--- DIRECTIVES ---
1 – In the passage about negativity, when did the writer say the negativity started?
2 – Using the passage about negativity, explain why even harmless-seeming comments about a student are a problem.
3 – Reproduce the part of the passage about negativity that opens with the words containing "Imagine walking into" and closes with "innocently, are hurtful!".

--- PASSAGE SHOWN ---
I'm actually kind of a nice guy.

I’m actually a pretty nice guy.

It’s negativity.

I’ve noticed it more and more in my interactions with staff members. It usually involves criticizing something or someone that is outside of our control and I am just as much at fault as anyone else. It started mid-November, but I assumed that Thanksgiving and Winter break would give us all the distance we needed to improve our mood.

It didn’t work, and since break I have noticed it more in the classroom. As educators, we have to make this unacceptable. Even seemingly innocuous comments like, “He seems a little ‘off’ today” or “She doesn’t want to work” can change the attitudes of other staff members to that child as well as the child himself.

Imagine walking into a team meeting and you hear your supervisor whisper to a colleague, “So-and-so doesn’t seem to have any good ideas today.” Anyone would immediately deflate, or at the very least be taken aback. These types of comments, even if made innocently, are hurtful!

(Dataset rows)
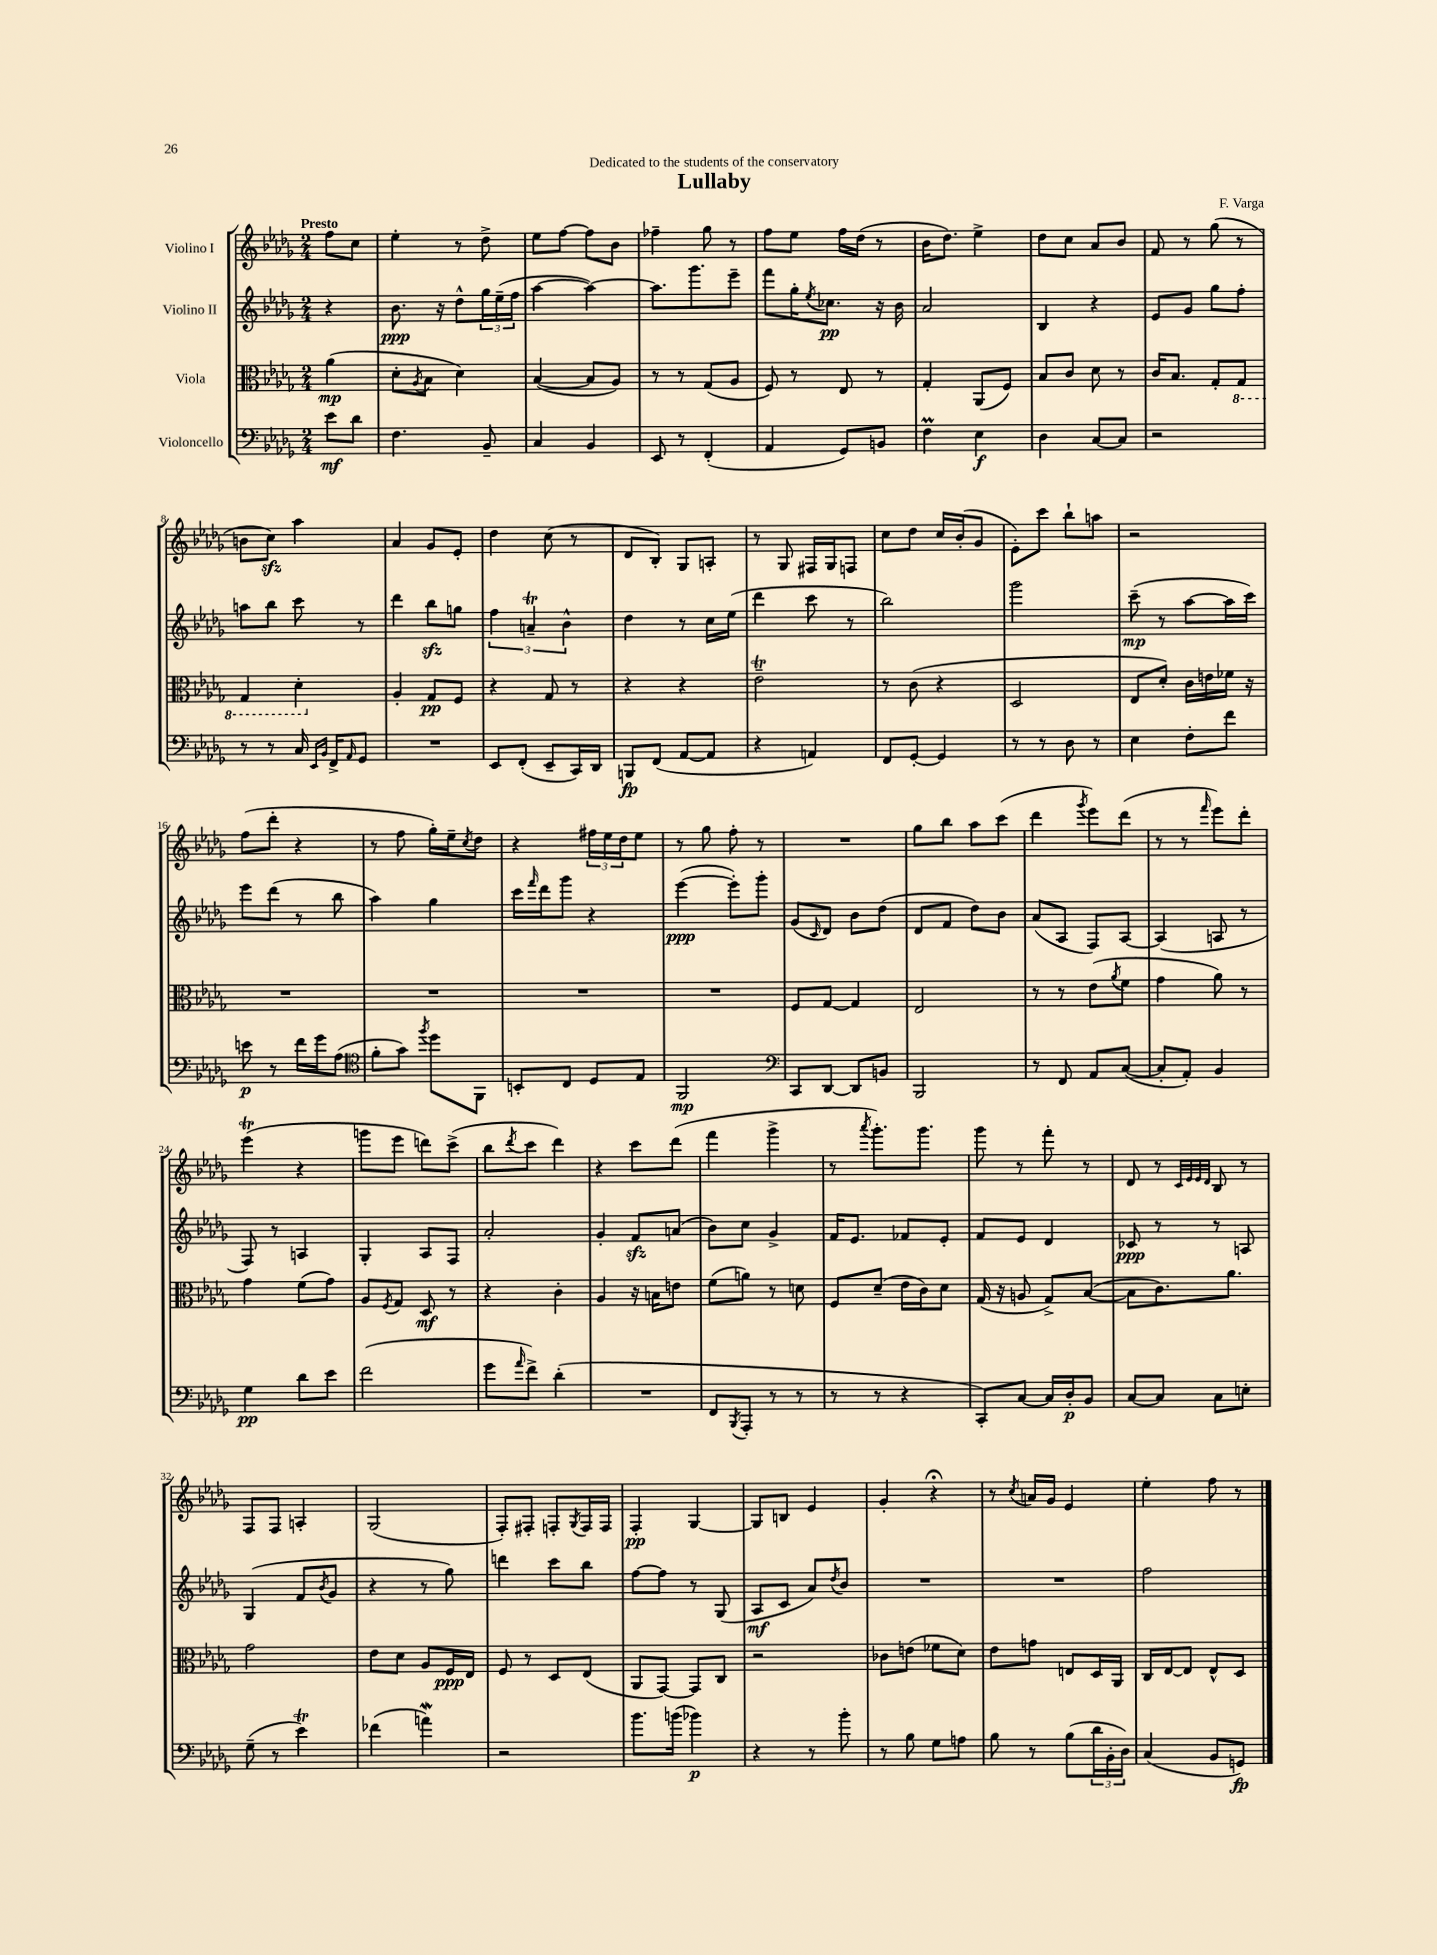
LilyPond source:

\header { title = "Lullaby" composer = "F. Varga" dedication = "Dedicated to the students of the conservatory" }
<<
\new StaffGroup <<
\new Staff = "s0" \with { instrumentName = "Violino I" } {
    \clef treble \key des \major \numericTimeSignature \time 2/4 \partial 4 \tempo "Presto"
    f''8 c''8 |
    ees''4-. r8 des''8-> |
    ees''8 f''8~ f''8 bes'8 |
    fes''4-- ges''8 r8 |
    f''8 ees''8 f''16 des''16( r8 |
    bes'16 des''8.) ees''4-> |
    des''8 c''8 aes'8 bes'8 |
    f'8 r8 ges''8( r8 |
    b'8 c''8\sfz) aes''4 |
    aes'4 ges'8 ees'8-. |
    des''4 c''8( r8 |
    des'8 bes8-.) ges8 a8-. |
    r8 ges8 fis16 ges16 f8 |
    c''8 des''8 c''16 bes'16-.( ges'8 |
    ees'8-.) c'''8 bes''8-! a''8 |
    r2 |
    f''8( des'''8-. r4 |
    r8 f''8 ges''16-.) ees''16-- \acciaccatura { c''8 } des''8 |
    r4 \tuplet 3/2 { fis''16 ees''16 des''16 } ees''8 |
    r8 ges''8 f''8-. r8 |
    R2 |
    ges''8 bes''8 aes''8 c'''8( |
    des'''4 \acciaccatura { ges'''8 } ees'''8) des'''8( |
    r8 r8 \grace { f'''16 } ees'''8) des'''8-. |
    ees'''4\trill( r4 |
    g'''8 ees'''8 d'''8) c'''8->( |
    bes''8 \acciaccatura { des'''8 } c'''8 des'''4) |
    r4 c'''8 des'''8( |
    f'''4 ges'''4-> |
    r8 \acciaccatura { aes'''8 } ges'''8.-.) ges'''8. |
    ges'''8 r8 f'''8-. r8 |
    des'8 r8 \grace { c'32 ees'32 ees'32 des'32 } bes8 r8 |
    f8 f8 a4-. |
    ges2( |
    f8-.) fis8-. f8-. \acciaccatura { ges8 } f16 f16 |
    f4-.\pp ges4~ |
    ges8 b8 ees'4 |
    ges'4-. r4\fermata |
    r8 \acciaccatura { c''8 } a'16 ges'16 ees'4 |
    ees''4-. f''8 r8 \bar "|." |
}
\new Staff = "s1" \with { instrumentName = "Violino II" } {
    \clef treble \key des \major \numericTimeSignature \time 2/4 \partial 4
    r4 |
    bes'8.\ppp r16 des''8-^ \tuplet 3/2 { ges''16 ees''16--( f''16 } |
    aes''4~ aes''4~) |
    aes''8. ges'''8. ees'''8-- |
    f'''8 ges''16-. \acciaccatura { ees''8 } ces''8.\pp r16 bes'16 |
    aes'2 |
    bes4 r4 |
    ees'8 ges'8 ges''8 f''8-. |
    a''8 bes''8 c'''8 r8 |
    des'''4 bes''8\sfz g''8 |
    \tuplet 3/2 { f''4 a'4--\trill bes'4-^ } |
    des''4 r8 c''16 ees''16( |
    des'''4 c'''8 r8 |
    bes''2) |
    ges'''2 |
    c'''8--\mp( r8 aes''8~ aes''16 c'''16) |
    ees'''8 des'''8( r8 bes''8 |
    aes''4) ges''4 |
    c'''16 \grace { f'''16 } des'''16 ges'''8 r4 |
    ees'''4~\ppp( ees'''8-.) ges'''8-. |
    ges'8( \grace { c'16 } des'8) bes'8 des''8( |
    des'8 f'8 des''8) bes'8 |
    aes'8( aes8 f8) aes8~ |
    aes4( a8 r8 |
    f8) r8 a4 |
    ges4-. aes8 f8 |
    aes'2-. |
    ges'4-. f'8\sfz a'8( |
    bes'8) c''8 ges'4-> |
    f'16 ees'8. fes'8 ees'8-. |
    f'8 ees'8 des'4 |
    ces'8\ppp r8 r8 a8 |
    ges4( f'8 \acciaccatura { bes'8 } ges'8 |
    r4 r8 ges''8) |
    d'''4 c'''8 bes''8 |
    f''8~ f''8 r8 ges8( |
    aes8\mf c'8 aes'8) \acciaccatura { des''8 } bes'8 |
    R2 |
    R2 |
    f''2 \bar "|." |
}
\new Staff = "s2" \with { instrumentName = "Viola" } {
    \clef alto \key des \major \numericTimeSignature \time 2/4 \partial 4
    aes'4\mp( |
    des'8-. \acciaccatura { aes8 } bes8 des'4) |
    bes4~( bes8 aes8) |
    r8 r8 ges8( aes8 |
    f8) r8 ees8 r8 |
    ges4-. aes,8( f8) |
    bes8 c'8 des'8 r8 |
    c'16 bes8. ges8-. \ottava #-1 ges,8 |
    ges,4 des4-. \ottava #0 |
    aes4-. ges8\pp f8 |
    r4 ges8 r8 |
    r4 r4 |
    ees'2--\trill |
    r8 c'8( r4 |
    des2 |
    ees8 des'8-.) c'16 e'16 fes'16 r16 |
    R2 |
    R2 |
    R2 |
    R2 |
    f8 ges8~ ges4 |
    ees2 |
    r8 r8 ees'8( \acciaccatura { aes'8 } f'8 |
    ges'4 aes'8) r8 |
    ges'4 f'8( ges'8) |
    aes8 \acciaccatura { f8 } ges8 des8\mf r8 |
    r4 c'4-. |
    aes4 r16 b16 e'8 |
    f'8( a'8) r8 d'8 |
    f8 des'8--( ees'16 c'16) des'8 |
    ges16( r16 a8 ges8->) bes8~( |
    bes8 c'8.) aes'8. |
    ges'2 |
    ees'8 des'8 aes8 f16\ppp ees16 |
    f8 r8 des8 ees8( |
    aes,8 ges,8~) ges,8 c8 |
    r2 |
    ces'8 e'8( fes'8 des'8) |
    ees'8 g'8 e8 des16 aes,16 |
    c16 ees16~ ees8 ees8-^ des8 \bar "|." |
}
\new Staff = "s3" \with { instrumentName = "Violoncello" } {
    \clef bass \key des \major \numericTimeSignature \time 2/4 \partial 4
    ees'8\mf des'8 |
    f4. bes,8-- |
    c4 bes,4 |
    ees,8 r8 f,4-.( |
    aes,4 ges,8) b,8 |
    f4\prall ees4\f |
    des4 c8~ c8 |
    r2 |
    r8 r8 c16 \grace { ees,16 bes,16 } f,16-> \grace { aes,16 } ges,8 |
    R2 |
    ees,8 f,8-.( ees,8-- c,16) des,16 |
    b,,8\fp f,8( aes,8~ aes,8 |
    r4 a,4) |
    f,8 ges,8~-. ges,4 |
    r8 r8 des8 r8 |
    ees4 f8-. f'8 |
    e'8\p r8 f'16 ges'16 aes8( |
    \clef tenor f'8-. ges'8) \acciaccatura { f''8 } des''8 f,8 |
    b,8-. c8 des8 ees8 |
    f,2\mp |
    \clef bass c,8 des,8~ des,8 b,8 |
    bes,,2 |
    r8 f,8 aes,8 c8~( |
    c8-. aes,8-.) bes,4 |
    ges4\pp des'8 ees'8 |
    f'2( |
    ges'8 \grace { aes'16 } f'8->) des'4-.( |
    R2 |
    f,8 \acciaccatura { bes,,8 } aes,,8-. r8 r8 |
    r8 r8 r4 |
    c,8-.) c8~ c16 des16-.\p bes,8 |
    c8~ c8 c8 e8-. |
    ges8--( r8 ees'4\trill) |
    fes'4( a'4\mordent) |
    r2 |
    bes'8. b'16( bes'4\p) |
    r4 r8 bes'8-. |
    r8 bes8 ges8 a8 |
    bes8 r8 bes8( \tuplet 3/2 { des'16 bes,16-. des16) } |
    c4( bes,8 g,8\fp) \bar "|." |
}
>>
>>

--- EXERCISE SOLUTIONS ---
1 – Mid-November.

2 – Remarks like "He seems a little 'off' today" or "She doesn't want to work" can change how other staff members see that child. They can also change the child's own attitude.

3 –
Imagine walking into a team meeting and you hear your supervisor whisper to a colleague, “So-and-so doesn’t seem to have any good ideas today.” Anyone would immediately deflate, or at the very least be taken aback. These types of comments, even if made innocently, are hurtful!